24 septembre 2015
Terrain vague
Par: Martin Bourassa

Notre plus récente manchette concernant la vente du terrain vacant devant le Marché public de Saint-Hyacinthe en a ébranlé plus d’un.

Ce terrain mal-aimé, cette cicatrice qui défigure le centre-ville depuis des ­années, était à vendre depuis quelque temps déjà. C’était connu. Cet été, ­Marcel McDermott avait même remis cet endroit au coeur de l’actualité en ­proposant l’aménagement d’un terrain de stationnement intérieur sur ce site. Même si l’idée n’avait pas provoqué ­d’engouement, elle avait tout de même incité la SDC centre-ville à nous présenter son concept de place publique.
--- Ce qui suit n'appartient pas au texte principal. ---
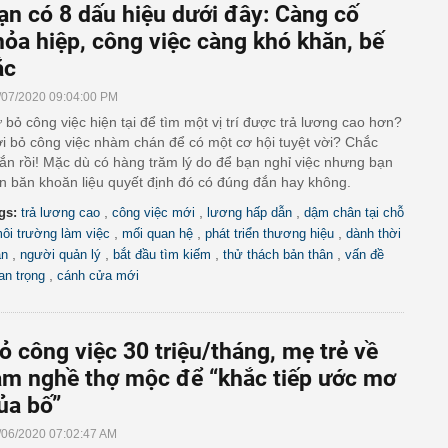
ạn có 8 dấu hiệu dưới đây: Càng cố
hỏa hiệp, công việc càng khó khăn, bế
ắc
/07/2020 09:04:00 PM
 bỏ công việc hiện tại để tìm một vị trí được trả lương cao hơn?
i bỏ công việc nhàm chán để có một cơ hội tuyệt vời? Chắc
ắn rồi! Mặc dù có hàng trăm lý do để bạn nghỉ việc nhưng bạn
n băn khoăn liệu quyết định đó có đúng đắn hay không.
,
,
,
gs:
trả lương cao
công việc mới
lương hấp dẫn
dậm chân tại chỗ
,
,
,
ôi trường làm việc
mối quan hệ
phát triển thương hiệu
dành thời
,
,
,
,
an
người quản lý
bắt đầu tìm kiếm
thử thách bản thân
vấn đề
,
an trọng
cánh cửa mới
ỏ công việc 30 triệu/tháng, mẹ trẻ về
àm nghề thợ mộc để “khắc tiếp ước mơ
ủa bố”
/06/2020 07:02:47 AM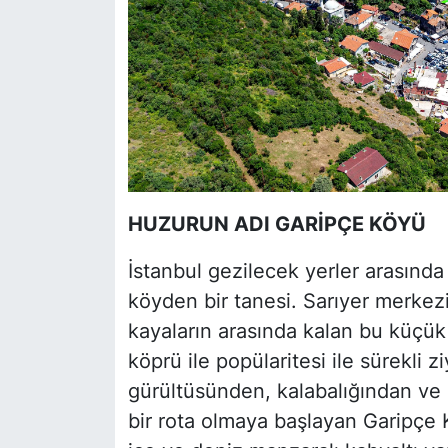
HUZURUN ADI GARİPÇE KÖYÜ
İstanbul gezilecek yerler arasında
köyden bir tanesi. Sarıyer merkez
kayaların arasında kalan bu küçü
köprü ile popülaritesi ile sürekli zi
gürültüsünden, kalabalığından ve 
bir rota olmaya başlayan Garipçe Kö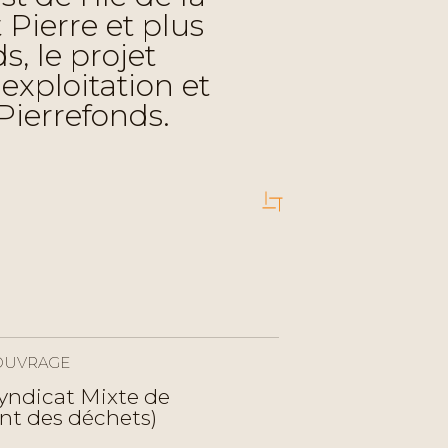
Pierre et plus
s, le projet
exploitation et
Pierrefonds.
OUVRAGE
yndicat Mixte de
nt des déchets)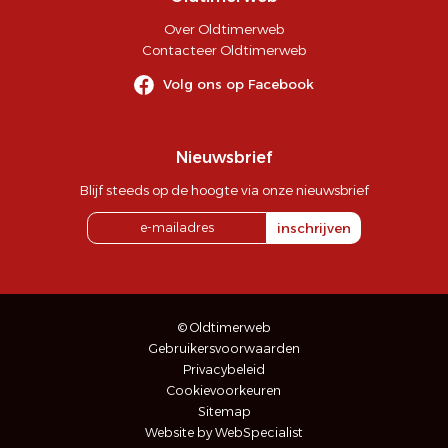
Over Oldtimerweb
Contacteer Oldtimerweb
Volg ons op Facebook
Nieuwsbrief
Blijf steeds op de hoogte via onze nieuwsbrief
inschrijven
© Oldtimerweb
Gebruikersvoorwaarden
Privacybeleid
Cookievoorkeuren
Sitemap
Website by WebSpecialist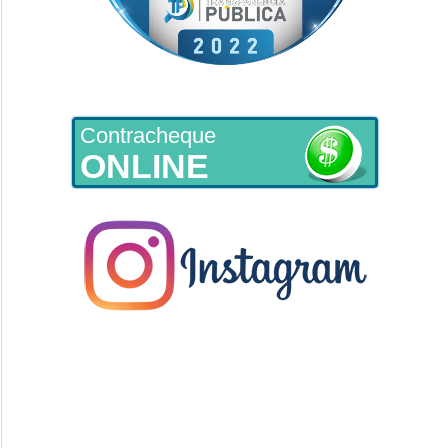
Contracheque
ONLINE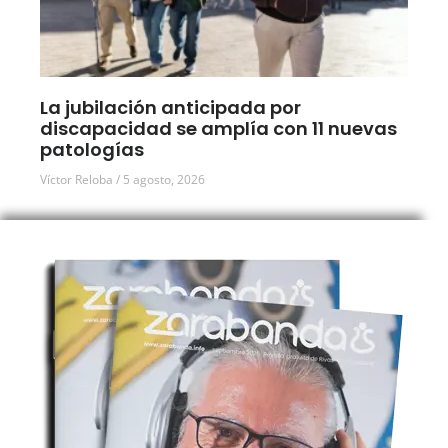
La jubilación anticipada por
discapacidad se amplía con 11 nuevas
patologías
Víctor Reloba
5 agosto, 2026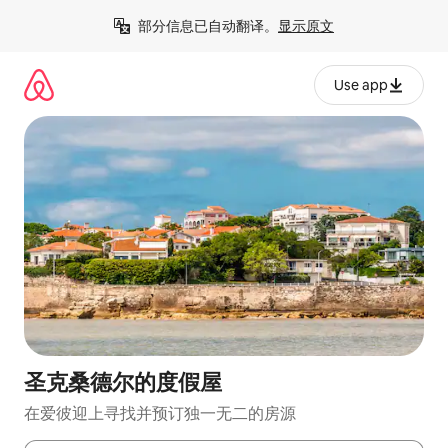
跳
部分信息已自动翻译。
显示原文
至
内
容
Use app
圣克桑德尔的度假屋
在爱彼迎上寻找并预订独一无二的房源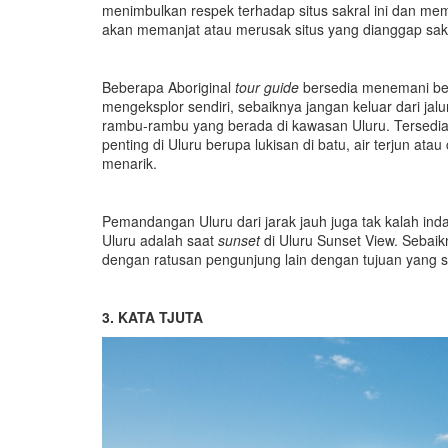
menimbulkan respek terhadap situs sakral ini dan mem
akan memanjat atau merusak situs yang dianggap sakra
Beberapa Aboriginal
tour guide
bersedia menemani ber
mengeksplor sendiri, sebaiknya jangan keluar dari j
rambu-rambu yang berada di kawasan Uluru. Tersedia j
penting di Uluru berupa lukisan di batu, air terjun at
menarik.
Pemandangan Uluru dari jarak jauh juga tak kalah in
Uluru adalah saat
sunset
di Uluru Sunset View. Sebaik
dengan ratusan pengunjung lain dengan tujuan yang 
3. KATA TJUTA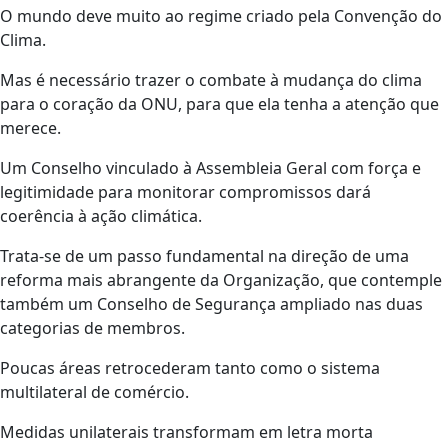
O mundo deve muito ao regime criado pela Convenção do
Clima.
Mas é necessário trazer o combate à mudança do clima
para o coração da ONU, para que ela tenha a atenção que
merece.
Um Conselho vinculado à Assembleia Geral com força e
legitimidade para monitorar compromissos dará
coerência à ação climática.
Trata-se de um passo fundamental na direção de uma
reforma mais abrangente da Organização, que contemple
também um Conselho de Segurança ampliado nas duas
categorias de membros.
Poucas áreas retrocederam tanto como o sistema
multilateral de comércio.
Medidas unilaterais transformam em letra morta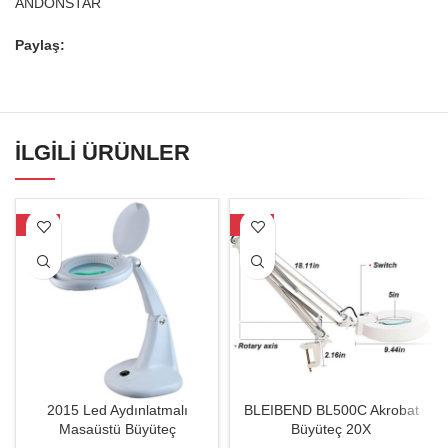
ANDONSTAR
Paylaş:
İLGILI ÜRÜNLER
-39%
-42%
2015 Led Aydınlatmalı
BLEIBEND BL500C Akrobat
Masaüstü Büyüteç
Büyüteç 20X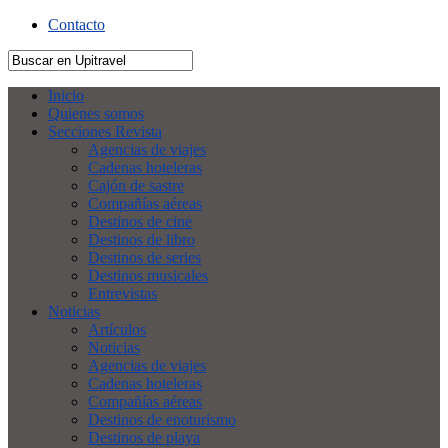
Contacto
Inicio
Quienes somos
Secciones Revista
Agencias de viajes
Cadenas hoteleras
Cajón de sastre
Compañías aéreas
Destinos de cine
Destinos de libro
Destinos de series
Destinos musicales
Entrevistas
Noticias
Artículos
Noticias
Agencias de viajes
Cadenas hoteleras
Compañías aéreas
Destinos de enoturismo
Destinos de playa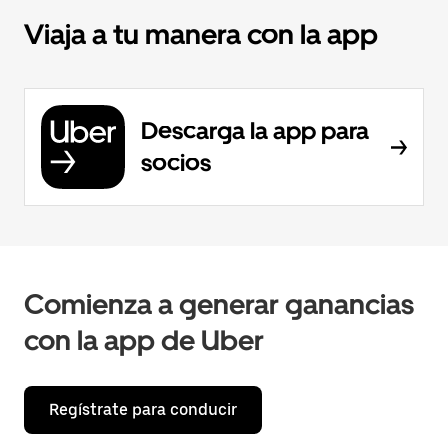
Viaja a tu manera con la app
Descarga la app para
socios
Comienza a generar ganancias
con la app de Uber
Regístrate para conducir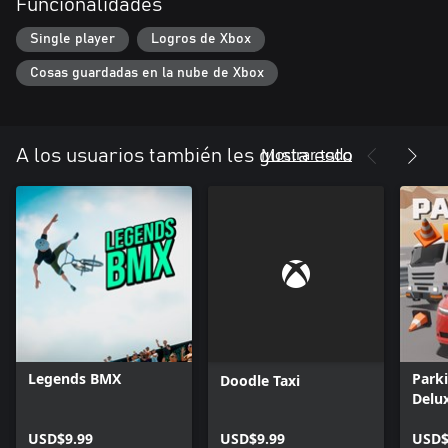
Funcionalidades
Single player
Logros de Xbox
Cosas guardadas en la nube de Xbox
Mostrar todo
A los usuarios también les gusta esto
Legends BMX
Park
Doodle Taxi
Delux
USD$9.99
USD$9.99
USD$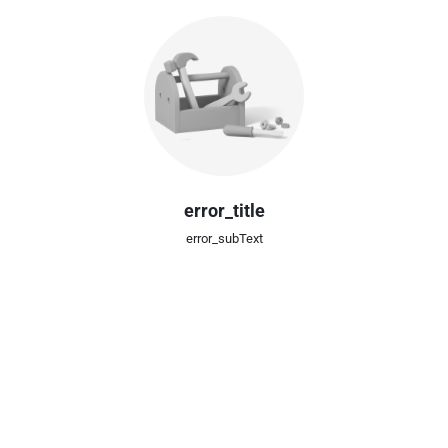
error_title
error_subText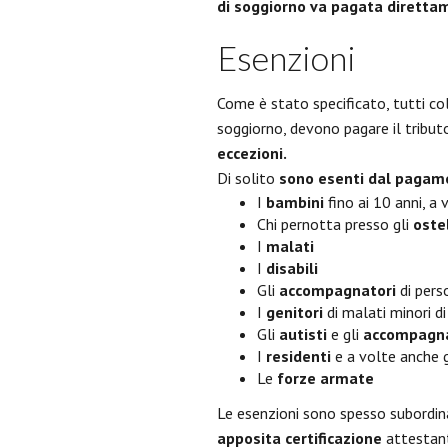
di soggiorno va pagata direttam
Esenzioni
Come è stato specificato, tutti co
soggiorno, devono pagare il tribut
eccezioni.
Di solito
sono esenti dal pagam
I
bambini
fino ai 10 anni, a
Chi pernotta presso gli
oste
I
malati
I
disabili
Gli
accompagnatori
di perso
I
genitori
di malati minori di
Gli
autisti
e gli
accompagnat
I
residenti
e a volte anche gli
Le
forze armate
Le esenzioni sono spesso subordina
apposita certificazione
attestant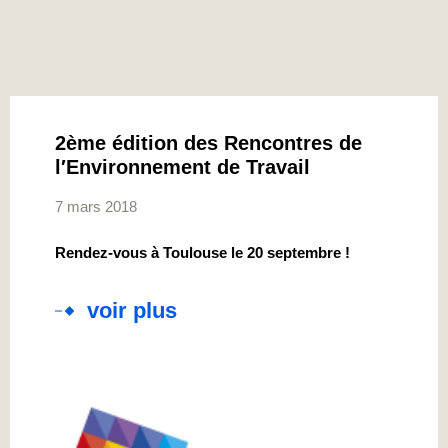
2ème édition des Rencontres de
l′Environnement de Travail
7 mars 2018
Rendez-vous à Toulouse le 20 septembre !
voir plus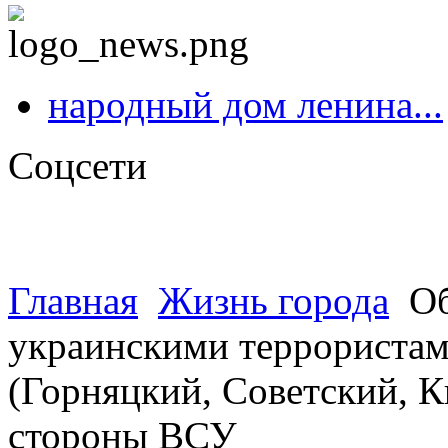
народный дом ленина...
Соцсети
Главная
Жизнь города
Об
украинскими террористами
(Горняцкий, Советский, К
стороны ВСУ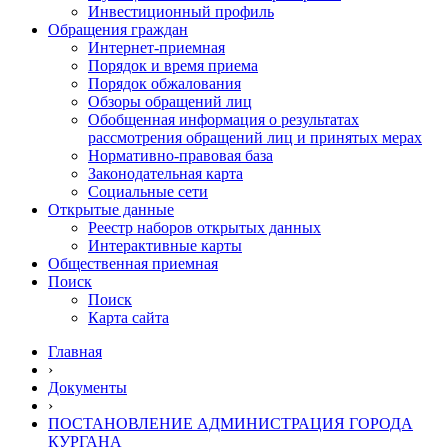
Инвестиционный профиль
Обращения граждан
Интернет-приемная
Порядок и время приема
Порядок обжалования
Обзоры обращений лиц
Обобщенная информация о результатах
рассмотрения обращений лиц и принятых мерах
Нормативно-правовая база
Законодательная карта
Социальные сети
Открытые данные
Реестр наборов открытых данных
Интерактивные карты
Общественная приемная
Поиск
Поиск
Карта сайта
Главная
›
Документы
›
ПОСТАНОВЛЕНИЕ АДМИНИСТРАЦИЯ ГОРОДА
КУРГАНА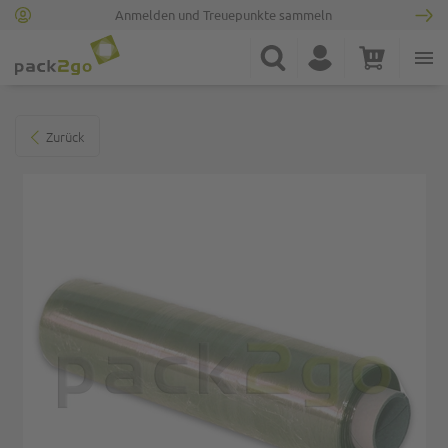
Anmelden und Treuepunkte sammeln
Zur Startseite
Suche
Konto
Warenkorb
Minicart
Zum Ende der Bildgalerie springen
Zurück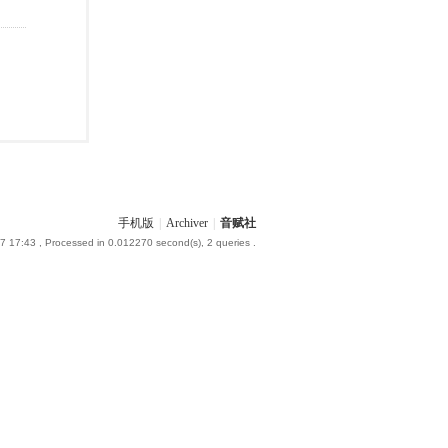
手机版
|
Archiver
|
音赋社
7 17:43
, Processed in 0.012270 second(s), 2 queries .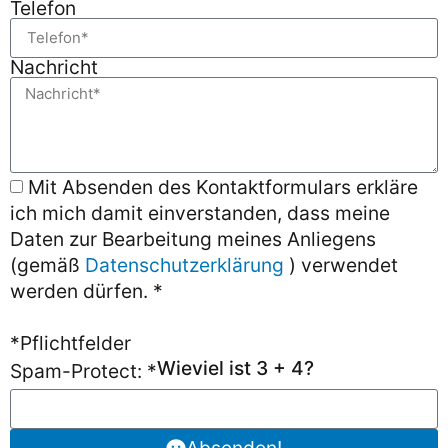
Telefon
Nachricht
Mit Absenden des Kontaktformulars erkläre
ich mich damit einverstanden, dass meine
Daten zur Bearbeitung meines Anliegens
(gemäß
Datenschutzerklärung
) verwendet
werden dürfen. *
*Pflichtfelder
Wieviel ist 3 + 4?
Spam-Protect: *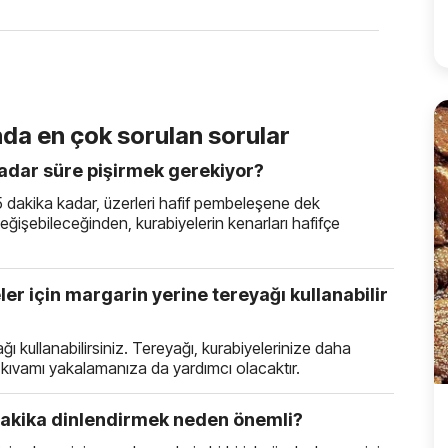
nda en çok sorulan sorular
 kadar süre pişirmek gerekiyor?
15 dakika kadar, üzerleri hafif pembeleşene dek
i değişebileceğinden, kurabiyelerin kenarları hafifçe
ler için margarin yerine tereyağı kullanabilir
ğı kullanabilirsiniz. Tereyağı, kurabiyelerinize daha
 kıvamı yakalamanıza da yardımcı olacaktır.
 dakika dinlendirmek neden önemli?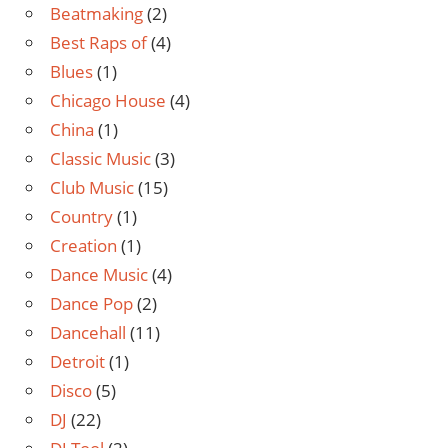
Beatmaking
(2)
Best Raps of
(4)
Blues
(1)
Chicago House
(4)
China
(1)
Classic Music
(3)
Club Music
(15)
Country
(1)
Creation
(1)
Dance Music
(4)
Dance Pop
(2)
Dancehall
(11)
Detroit
(1)
Disco
(5)
DJ
(22)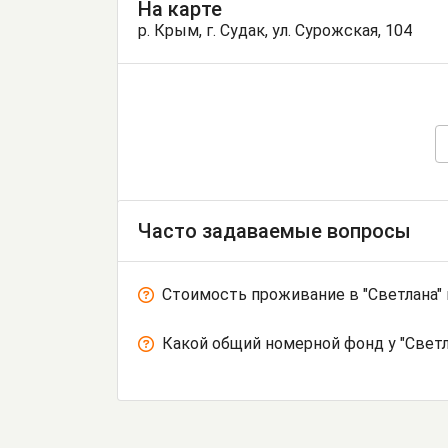
На карте
р. Крым, г. Судак, ул. Сурожская, 104
Часто задаваемые вопросы
Стоимость проживание в "Светлана"
Какой общий номерной фонд у "Светл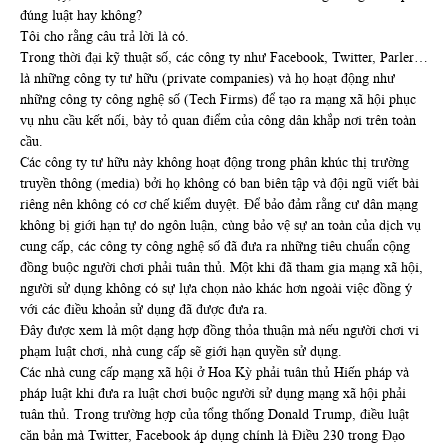
đúng luật hay không?
Tôi cho rằng câu trả lời là có.
Trong thời đại kỹ thuật số, các công ty như Facebook, Twitter, Parler…
là những công ty tư hữu (private companies) và họ hoạt động như
những công ty công nghệ số (Tech Firms) để tạo ra mạng xã hội phục
vụ nhu cầu kết nối, bày tỏ quan điểm của công dân khắp nơi trên toàn
cầu.
Các công ty tư hữu này không hoạt động trong phân khúc thị trường
truyền thông (media) bởi họ không có ban biên tập và đội ngũ viết bài
riêng nên không có cơ chế kiểm duyệt. Để bảo đảm rằng cư dân mạng
không bị giới hạn tự do ngôn luận, cùng bảo vệ sự an toàn của dịch vụ
cung cấp, các công ty công nghệ số đã đưa ra những tiêu chuẩn cộng
đồng buộc người chơi phải tuân thủ. Một khi đã tham gia mạng xã hội,
người sử dụng không có sự lựa chọn nào khác hơn ngoài việc đồng ý
với các điều khoản sử dụng đã được đưa ra.
Đây được xem là một dạng hợp đồng thỏa thuận mà nếu người chơi vi
phạm luật chơi, nhà cung cấp sẽ giới hạn quyền sử dụng.
Các nhà cung cấp mạng xã hội ở Hoa Kỳ phải tuân thủ Hiến pháp và
pháp luật khi đưa ra luật chơi buộc người sử dụng mạng xã hội phải
tuân thủ. Trong trường hợp của tổng thống Donald Trump, điều luật
căn bản mà Twitter, Facebook áp dụng chính là Điều 230 trong Đạo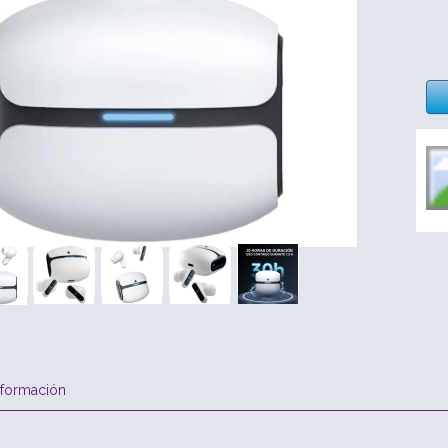
nformación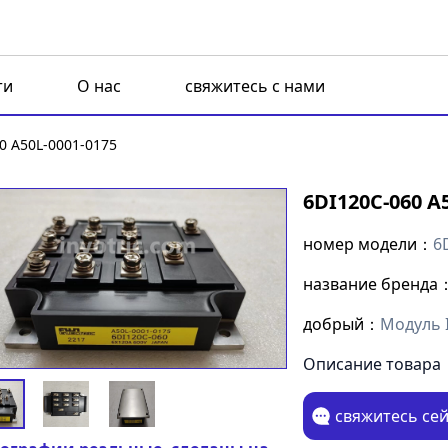
ти
О нас
свяжитесь с нами
0 A50L-0001-0175
6DI120C-060 A
номер модели：
6
название бренда
добрый：
Модуль 
Описание товара
свяжитесь се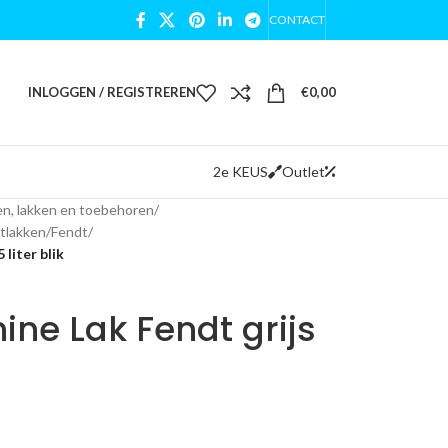
CONTACT
INLOGGEN / REGISTREREN
€
0,00
2e KEUS
Outlet
n, lakken en toebehoren
/
tlakken
/
Fendt
/
liter blik
e Lak Fendt grijs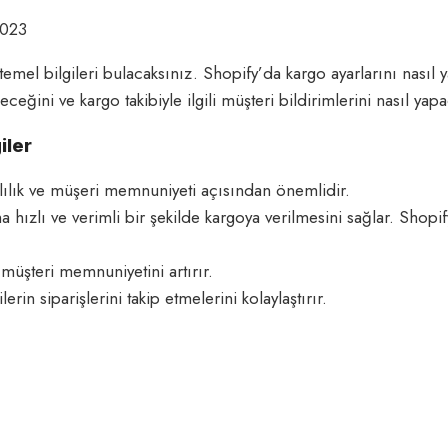
2023
 temel bilgileri bulacaksınız. Shopify’da kargo ayarlarını nası
ileceğini ve kargo takibiyle ilgili müşteri bildirimlerini nasıl y
iler
lılık ve müşeri memnuniyeti açısından önemlidir.
ha hızlı ve verimli bir şekilde kargoya verilmesini sağlar. Shop
 müşteri memnuniyetini artırır.
rin siparişlerini takip etmelerini kolaylaştırır.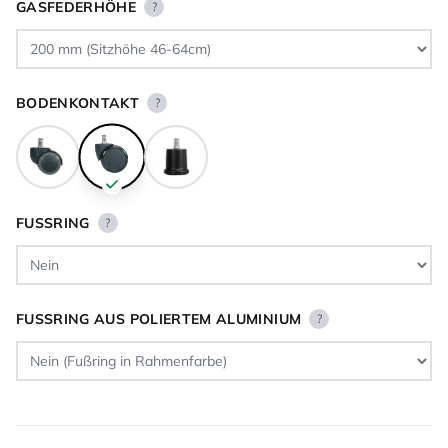
GASFEDERHÖHE
?
BODENKONTAKT
?
FUSSRING
?
FUSSRING AUS POLIERTEM ALUMINIUM
?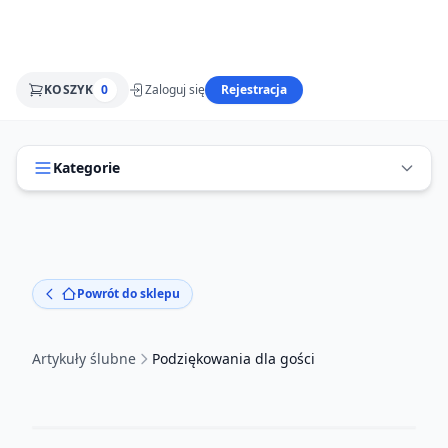
KOSZYK
0
Zaloguj się
Rejestracja
Kategorie
Powrót do sklepu
Artykuły ślubne
Podziękowania dla gości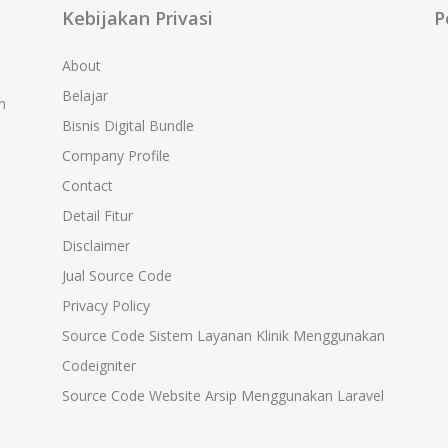
Kebijakan Privasi
P
About
Belajar
n
Bisnis Digital Bundle
Company Profile
Contact
Detail Fitur
Disclaimer
Jual Source Code
Privacy Policy
Source Code Sistem Layanan Klinik Menggunakan
Codeigniter
Source Code Website Arsip Menggunakan Laravel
Cette proposition avait d’ailleurs suscité ­beaucoup d’espoir parmi les marchands du centre-ville, même si au niveau ­municipal on ne sentait pas tellement d’enthousiasme à l’égard de ce projet ou de ce terrain.

LE COURRIER sait aussi que d’autres investisseurs locaux avaient manifesté un certain intérêt envers ce terrain ces dernières semaines, au point d’entreprendre une vérification préalable en vue de déposer une offre d’achat.

Mais tous ces projets viennent de tomber à l’eau. Plouf! Le terrain vient d’être vendu pour la somme de 400 000 $ à un investisseur privé de Dorval dont on sait très peu de choses. On ignore encore tout de ses ­intentions.

Difficle dans ce contexte de dire s’il s’agit d’une bonne ou d’une mauvaise nouvelle. Nous nous risquerons tout de même à dire qu’il est regrettable qu’on ait laissé passer l’opportunité de reprendre localement un certain contrôle sur la vocation future de ce terrain stratégique devant le Marché public, que ce soit par l’entremise d’un acheteur maskoutain ou d’une initiative pilotée par la Ville de Saint-Hyacinthe ou la SDC.

On peut certes parler d’une opportunité ratée. Comme l’a souligné le sage Pierre Solis la semaine dernière, il est difficile de croire que la municipalité est prête à investir 23 M$ dans un centre de congrès qui ne lui appartiendra plus dans 40 ans, mais qu’elle hésitait à faire le nécessaire pour assurer la mise en valeur de ce terrain au centre-ville. Espérons qu’on ne regrettera pas bientôt d’avoir dormi au gaz si ­longtemps et que le nouveau propriétaire aura rapidement quelque chose ­d’intéressant à nous présenter.